The task >> For this task, copy all of the data below exactly and skip the pictures.

:: Records ::

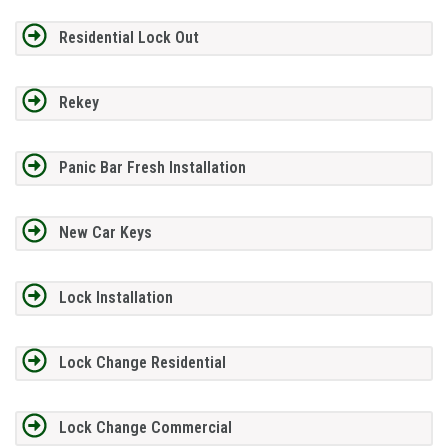
Residential Lock Out
Rekey
Panic Bar Fresh Installation
New Car Keys
Lock Installation
Lock Change Residential
Lock Change Commercial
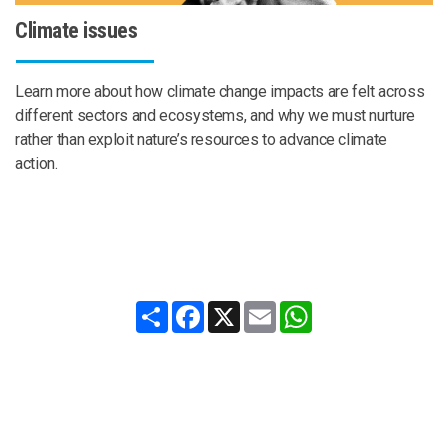
Climate issues
Learn more about how climate change impacts are felt across
different sectors and ecosystems, and why we must nurture
rather than exploit nature’s resources to advance climate
action.
Share
Facebook
X
Email
WhatsApp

:::

Solution for this task >>
Residential Lock Out
Rekey
Panic Bar Fresh Installation
New Car Keys
Lock Installation
Lock Change Residential
Lock Change Commercial
Climate issues
Learn more about how climate change impacts are felt across
different sectors and ecosystems, and why we must nurture
rather than exploit nature’s resources to advance climate
action.
Share
Facebook
X
Email
WhatsApp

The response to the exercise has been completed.